Activity:
Ignoring the pictures, copy the data exactly.

Supplied data:
##############################

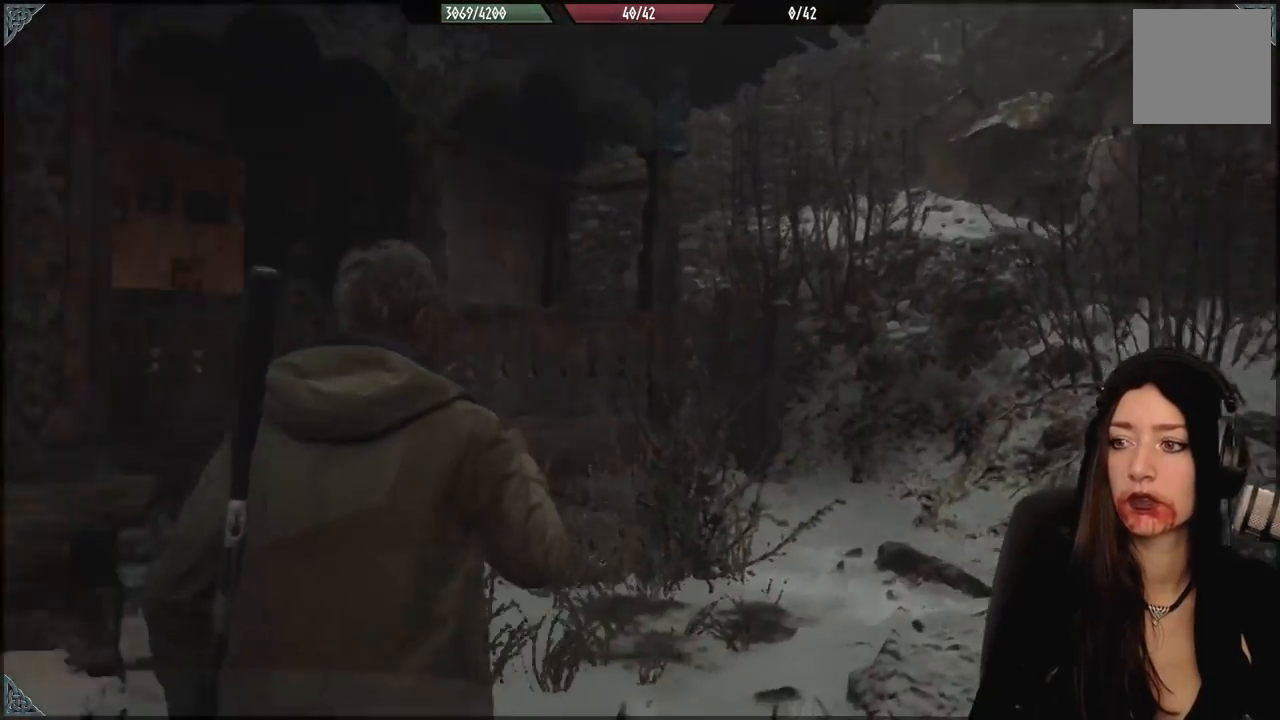
{"dt_ms": 500, "buttons": [], "left_stick": "up-left", "right_stick": "left", "events": [[50, "left_stick", "left"], [350, "left_stick", "up-left"]]}
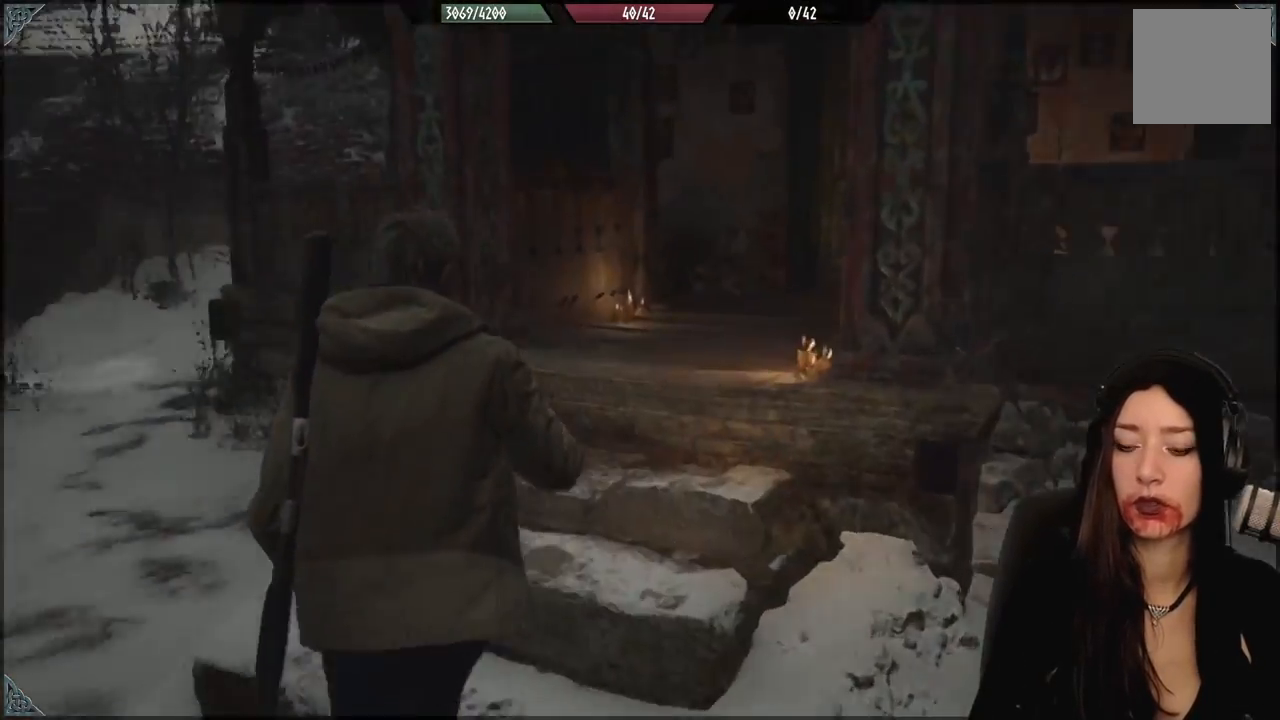
{"dt_ms": 500, "buttons": [], "left_stick": "up-left", "right_stick": "left", "events": [[167, "L3", "down"], [317, "L3", "up"]]}
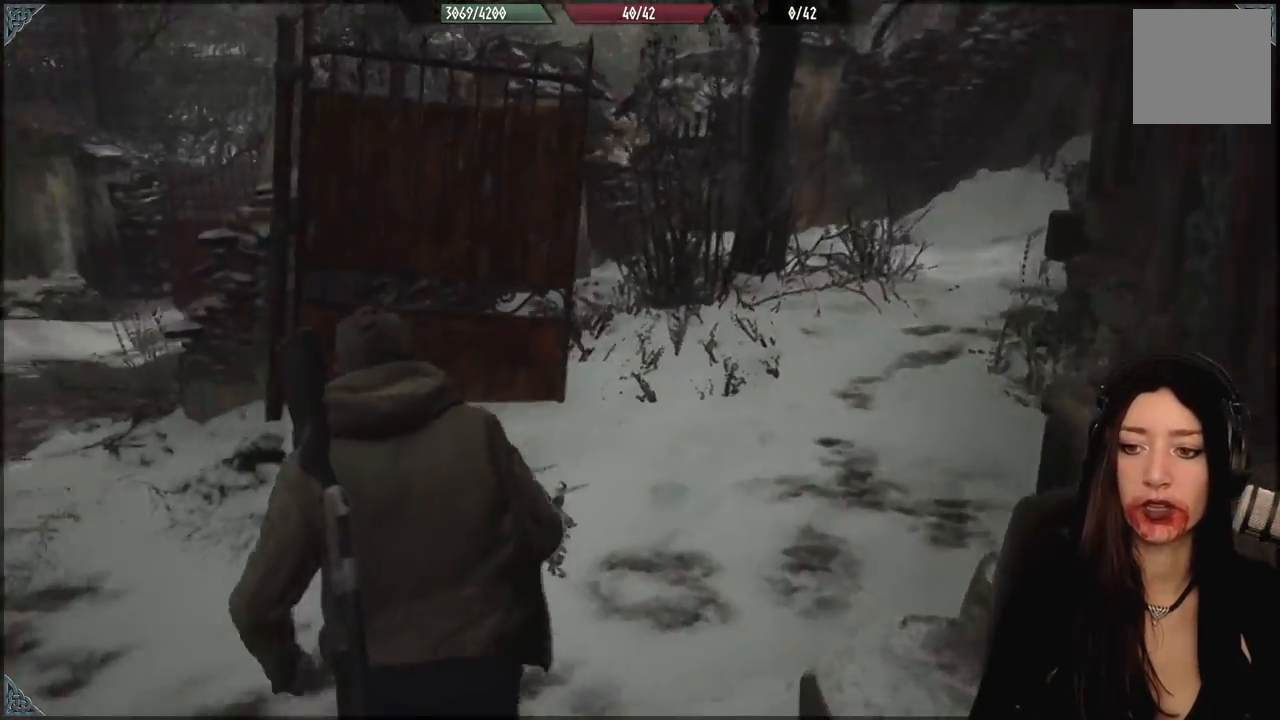
{"dt_ms": 500, "buttons": [], "left_stick": "up-left", "right_stick": "center", "events": [[367, "right_stick", "center"]]}
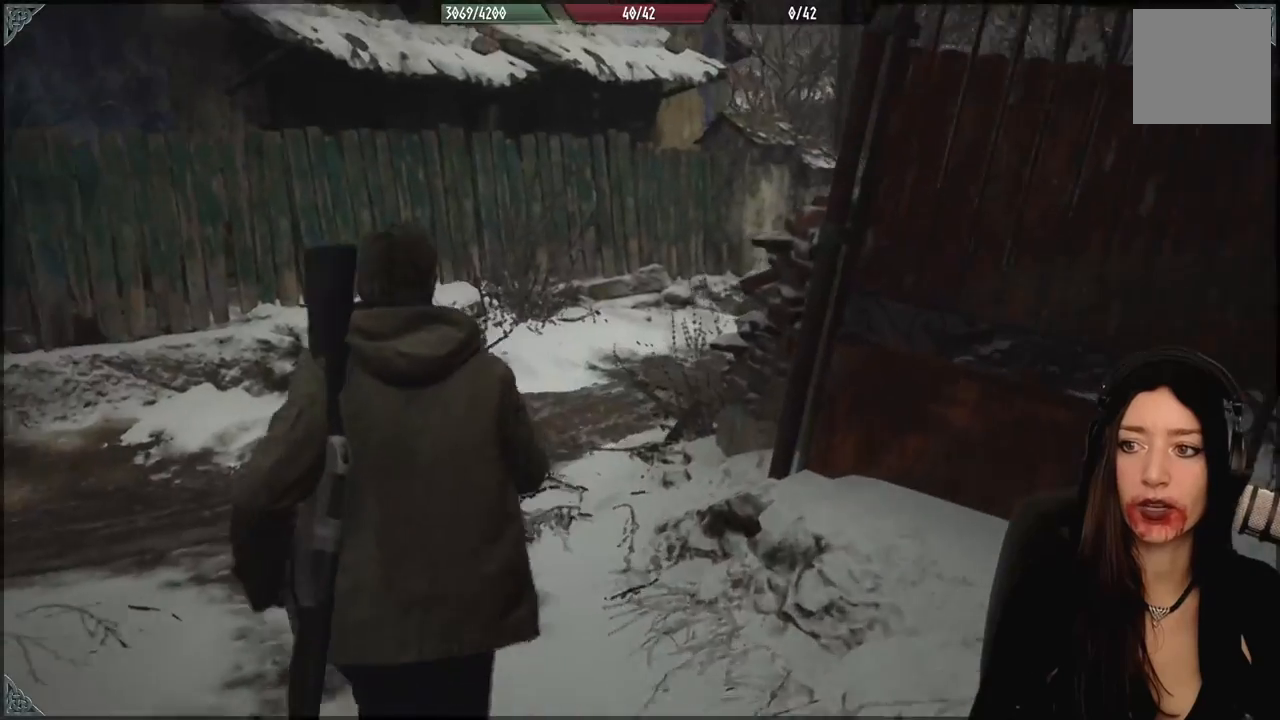
{"dt_ms": 500, "buttons": [], "left_stick": "up-left", "right_stick": "right", "events": [[283, "right_stick", "right"]]}
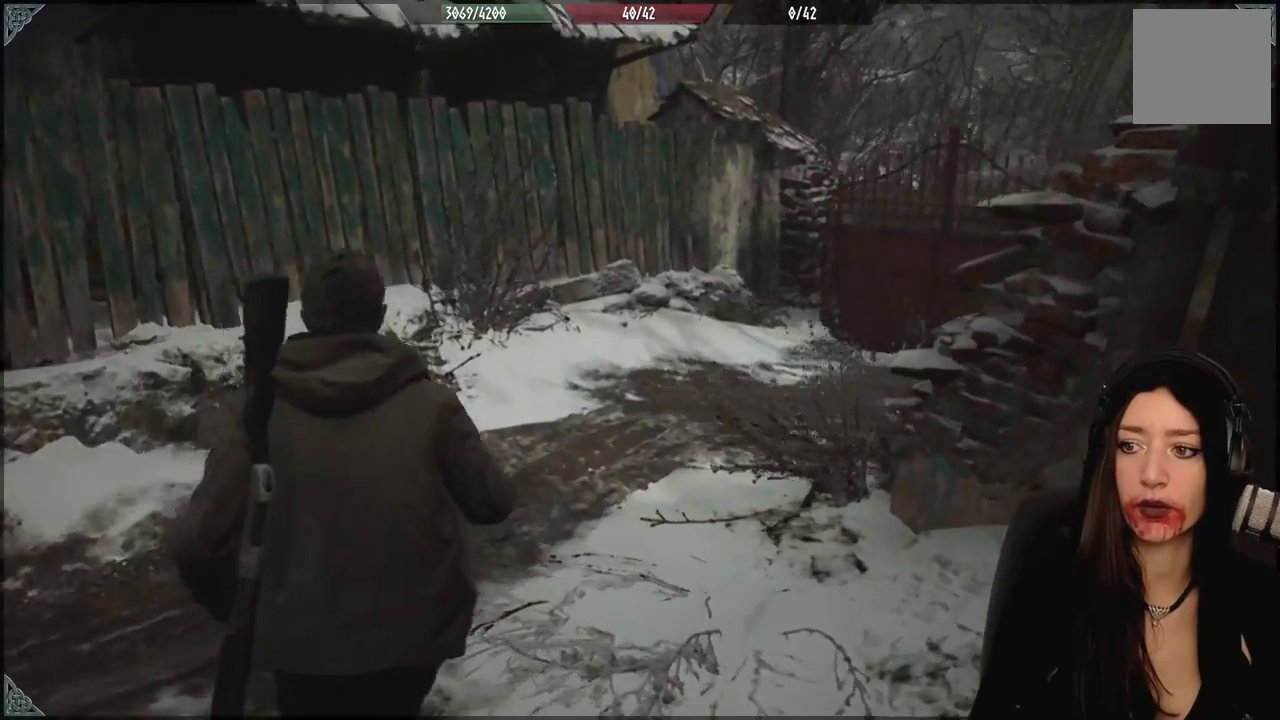
{"dt_ms": 500, "buttons": [], "left_stick": "center", "right_stick": "center", "events": [[233, "right_stick", "center"], [267, "left_stick", "center"]]}
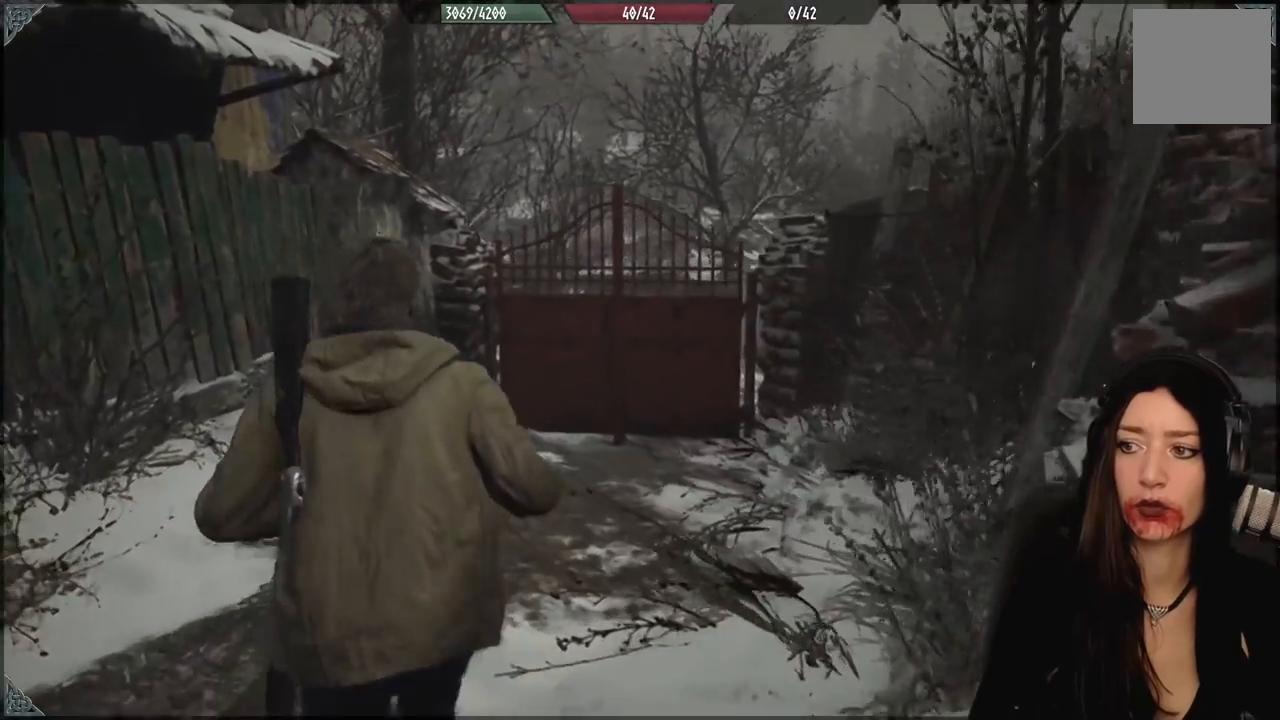
{"dt_ms": 500, "buttons": [], "left_stick": "center", "right_stick": "center", "events": []}
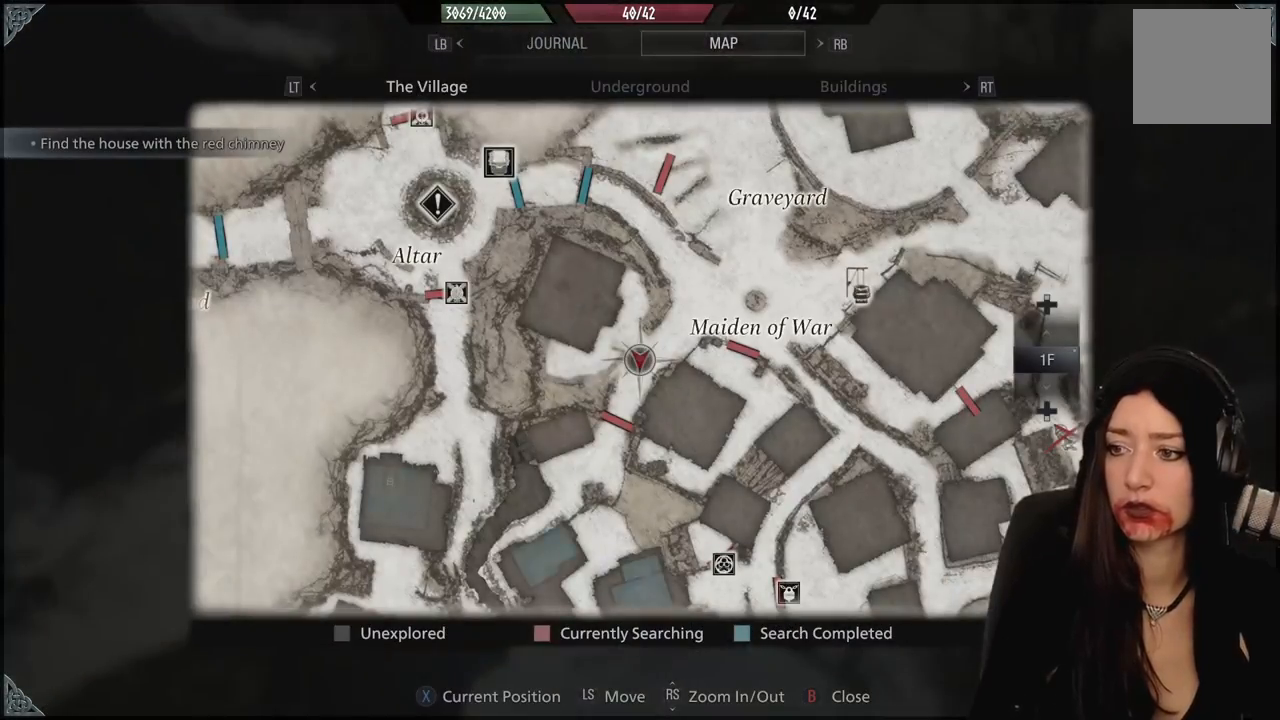
{"dt_ms": 500, "buttons": [], "left_stick": "center", "right_stick": "center", "events": [[283, "left_stick", "down"], [467, "left_stick", "center"]]}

##############################

Solution to the problem:
{"dt_ms": 500, "buttons": [], "left_stick": "up-left", "right_stick": "left", "events": [[50, "left_stick", "left"], [350, "left_stick", "up-left"]]}
{"dt_ms": 500, "buttons": [], "left_stick": "up-left", "right_stick": "left", "events": [[167, "L3", "down"], [317, "L3", "up"]]}
{"dt_ms": 500, "buttons": [], "left_stick": "up-left", "right_stick": "center", "events": [[367, "right_stick", "center"]]}
{"dt_ms": 500, "buttons": [], "left_stick": "up-left", "right_stick": "right", "events": [[283, "right_stick", "right"]]}
{"dt_ms": 500, "buttons": [], "left_stick": "center", "right_stick": "center", "events": [[233, "right_stick", "center"], [267, "left_stick", "center"]]}
{"dt_ms": 500, "buttons": [], "left_stick": "center", "right_stick": "center", "events": []}
{"dt_ms": 500, "buttons": [], "left_stick": "center", "right_stick": "center", "events": [[283, "left_stick", "down"], [467, "left_stick", "center"]]}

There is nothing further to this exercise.